Une mauvaise nouvelle ne venant jamais seule, la SNCF annonce aux organisations syndicales qu'il n'est pas question de les retrouver avant le premier trimestre 2003 pour finir de négocier les salaires 2002 ! Les 1,2% obtenus depuis le début de l'année sont particulièrement insuffisants, ne serait-ce qu'au regard de la hausse des prix.

L'avenir de la SNCF est également au cœur des préoccupations des cheminots. La privatisation, l'ouverture du capital n'est sans doute pas à l'ordre du jour. Pour autant la libéralisation, imposée par la Commission européenne, risque de profondément bouleverser le service public ferroviaire. En mars 2003, le trafic fret international sera ouvert à la concurrence, prélude à une ouverture totale pour les trafics fret et voyageurs que Bruxelles voudrait atteindre avant 2008. Le risque est évident : quelques opérateurs ferroviaires privés vont venir écrémer les trafics les plus rentables…pour laisser les autres aux entreprises publiques. La séparation entre les infrastructures et l'entreprise ferroviaire de transport a été la première étape de ce processus. Réseau Ferré de France va vendre des sillons (créneaux horaires) à divers opérateurs ferroviaires qui paieront, comme le fait déjà la SNCF, des péages pour circuler sur le réseau ferré national. Priorité à celui qui acceptera de payer le plus ?

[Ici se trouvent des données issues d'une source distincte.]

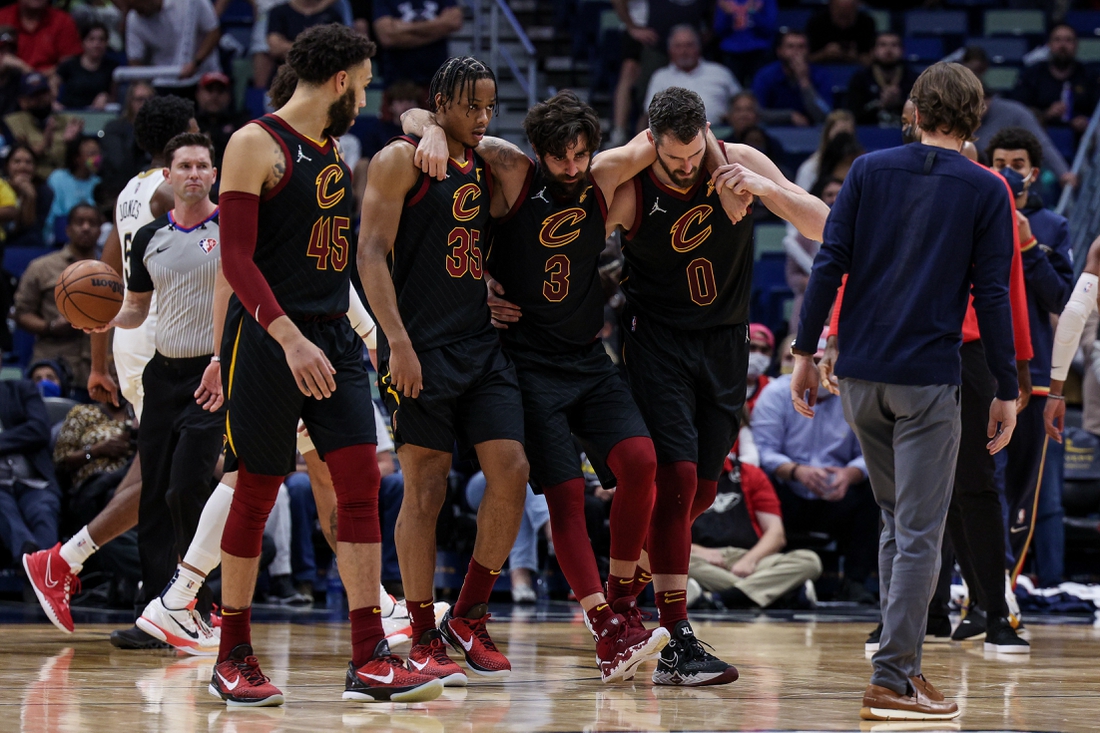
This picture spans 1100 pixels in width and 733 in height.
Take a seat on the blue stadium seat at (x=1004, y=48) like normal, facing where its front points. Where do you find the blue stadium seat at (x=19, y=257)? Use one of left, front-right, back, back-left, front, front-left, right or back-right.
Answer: front-right

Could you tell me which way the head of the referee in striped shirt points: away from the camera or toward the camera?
toward the camera

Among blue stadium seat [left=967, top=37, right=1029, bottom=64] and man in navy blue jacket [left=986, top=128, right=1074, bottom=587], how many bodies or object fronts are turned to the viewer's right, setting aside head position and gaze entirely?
0

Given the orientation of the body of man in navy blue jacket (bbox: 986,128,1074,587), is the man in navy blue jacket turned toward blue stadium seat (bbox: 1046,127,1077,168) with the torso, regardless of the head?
no

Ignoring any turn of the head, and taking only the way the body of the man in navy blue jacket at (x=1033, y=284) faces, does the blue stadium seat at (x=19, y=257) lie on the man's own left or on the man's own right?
on the man's own right

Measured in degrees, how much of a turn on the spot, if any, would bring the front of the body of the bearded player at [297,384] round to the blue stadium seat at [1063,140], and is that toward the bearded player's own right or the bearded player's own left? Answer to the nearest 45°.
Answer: approximately 90° to the bearded player's own left

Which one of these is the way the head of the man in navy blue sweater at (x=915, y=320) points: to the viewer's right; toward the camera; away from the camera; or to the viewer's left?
away from the camera

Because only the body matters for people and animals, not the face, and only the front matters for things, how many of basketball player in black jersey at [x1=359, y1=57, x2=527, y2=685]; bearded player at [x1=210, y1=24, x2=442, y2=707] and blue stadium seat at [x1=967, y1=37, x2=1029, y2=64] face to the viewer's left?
0

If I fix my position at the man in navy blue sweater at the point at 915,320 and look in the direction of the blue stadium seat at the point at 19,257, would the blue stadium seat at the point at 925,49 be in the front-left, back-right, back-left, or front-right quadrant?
front-right

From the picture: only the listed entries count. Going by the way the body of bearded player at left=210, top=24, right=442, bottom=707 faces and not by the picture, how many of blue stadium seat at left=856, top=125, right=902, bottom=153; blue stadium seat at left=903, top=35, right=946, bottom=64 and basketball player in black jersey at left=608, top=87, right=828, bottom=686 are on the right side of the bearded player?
0

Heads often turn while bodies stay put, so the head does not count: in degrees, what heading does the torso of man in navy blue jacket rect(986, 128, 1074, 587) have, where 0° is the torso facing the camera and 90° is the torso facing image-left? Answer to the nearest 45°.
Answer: approximately 45°

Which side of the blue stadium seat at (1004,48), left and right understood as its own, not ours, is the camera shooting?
front

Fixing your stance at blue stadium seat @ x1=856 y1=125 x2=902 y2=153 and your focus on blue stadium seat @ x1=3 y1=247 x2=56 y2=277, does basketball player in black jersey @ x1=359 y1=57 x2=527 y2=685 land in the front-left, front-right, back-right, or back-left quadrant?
front-left

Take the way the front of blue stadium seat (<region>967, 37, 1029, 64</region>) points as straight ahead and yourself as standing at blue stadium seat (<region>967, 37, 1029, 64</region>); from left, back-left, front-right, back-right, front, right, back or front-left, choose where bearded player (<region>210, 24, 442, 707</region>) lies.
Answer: front

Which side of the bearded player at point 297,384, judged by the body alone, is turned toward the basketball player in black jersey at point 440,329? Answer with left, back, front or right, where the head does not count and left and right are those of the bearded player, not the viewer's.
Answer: left

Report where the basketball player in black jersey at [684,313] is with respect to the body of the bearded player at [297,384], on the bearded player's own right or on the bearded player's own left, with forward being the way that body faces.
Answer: on the bearded player's own left

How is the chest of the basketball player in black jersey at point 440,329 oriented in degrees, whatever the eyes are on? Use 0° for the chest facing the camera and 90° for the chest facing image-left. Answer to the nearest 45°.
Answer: approximately 315°

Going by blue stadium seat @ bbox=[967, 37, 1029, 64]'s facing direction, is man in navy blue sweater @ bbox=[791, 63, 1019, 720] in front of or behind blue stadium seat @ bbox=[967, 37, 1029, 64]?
in front

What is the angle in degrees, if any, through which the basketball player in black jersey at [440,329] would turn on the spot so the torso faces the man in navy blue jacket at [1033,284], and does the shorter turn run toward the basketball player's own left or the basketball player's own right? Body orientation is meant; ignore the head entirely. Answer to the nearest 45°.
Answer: approximately 90° to the basketball player's own left

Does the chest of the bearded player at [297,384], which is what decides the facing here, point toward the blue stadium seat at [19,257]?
no

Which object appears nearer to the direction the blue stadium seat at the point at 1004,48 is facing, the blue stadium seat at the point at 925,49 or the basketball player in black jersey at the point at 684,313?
the basketball player in black jersey
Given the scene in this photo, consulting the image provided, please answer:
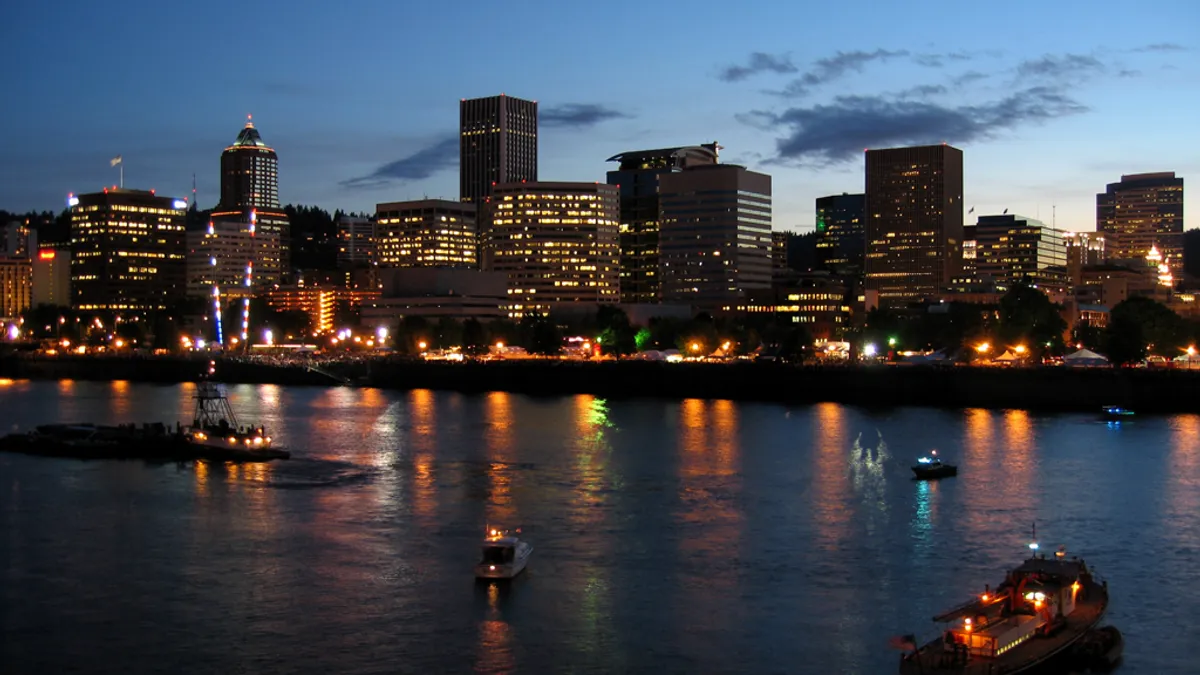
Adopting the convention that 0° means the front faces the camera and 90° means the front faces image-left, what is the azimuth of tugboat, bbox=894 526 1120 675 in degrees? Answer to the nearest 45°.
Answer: approximately 225°

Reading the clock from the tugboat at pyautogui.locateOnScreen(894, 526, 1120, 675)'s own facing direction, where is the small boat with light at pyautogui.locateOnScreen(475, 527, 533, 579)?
The small boat with light is roughly at 8 o'clock from the tugboat.

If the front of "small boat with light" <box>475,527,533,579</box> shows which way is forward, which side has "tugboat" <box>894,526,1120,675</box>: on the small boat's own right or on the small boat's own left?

La politique européenne de la SNCF prend un tournant. Comme Louis Gallois l'explique : « Jouer l'Europe à 100 %, c'est aussi en accepter les règles du jeu, et en particulier, dans la logique du marché unique, les règles de la concurrence…Nous allons avoir des concurrents ; nous allons nous-mêmes être des concurrents. » La SNCF utilise alors les mêmes armes que ses concurrents. Eurostar est transformée en société de droit britannique, Thalys est tout autant menacé de privatisation, plusieurs services risquent d'être transformés en filiales…L'éclatement partiel de la SNCF se profile, sous couvert d'une gestion accrue de l'entreprise par activité (fret, Grandes Lignes, Ter…). Face à cette libéralisation, l'action syndicale s'organise au niveau européen. La fédération européenne des travailleurs du transport (ETF) se bat pour lutter contre le dumping social, et pour imposer le respect par toutes les entreprises ferroviaires de normes sociales communes.

Croire qu'une entreprise publique peut se comporter comme une entreprise privée est une erreur. Bruxelles le rappelle à la France à propos d'EDF, qui est devenu un concurrent en Europe des autres producteurs d'électricité. La commission exige que les emprunts faits par EDF n'aient plus la caution de l'état français (cette caution permet évidemment des emprunts sur les marchés internationaux à des taux avantageux). Le statut d'EPIC (établissement public industriel et commercial) d'EDF est menacé. Il risque d'en être de même pour la SNCF.

L'année 2002 a été jusque-là particulièrement calme à la SNCF. Il faut remonter à 15 ans pour y connaître aussi peu de grèves. Le 26 novembre, le choix a été fait de manifester plutôt que de faire grève. Cette manifestation nationale doit être comprise comme un premier avertissement. Si les cheminots ont le sentiment de ne pas être entendus, la « conflictualité » connaîtra une hausse. Ce n'est pas la menace brandie par 130 députés UMP d'interdire la grève dans les transports en commun avant 9h et après 17 h qui y changera quelque chose (d'ailleurs le ministre des transports, De Robien, a été obligé de prendre quelques distances avec cette initiative particulièrement provocatrice). D'autant que la droite semble bien décidée à réouvrir le dossier des retraites, et pas de la meilleure façon : en allongeant la durée de cotisation ! Les cheminots ne sont pas décidés à se laisser faire.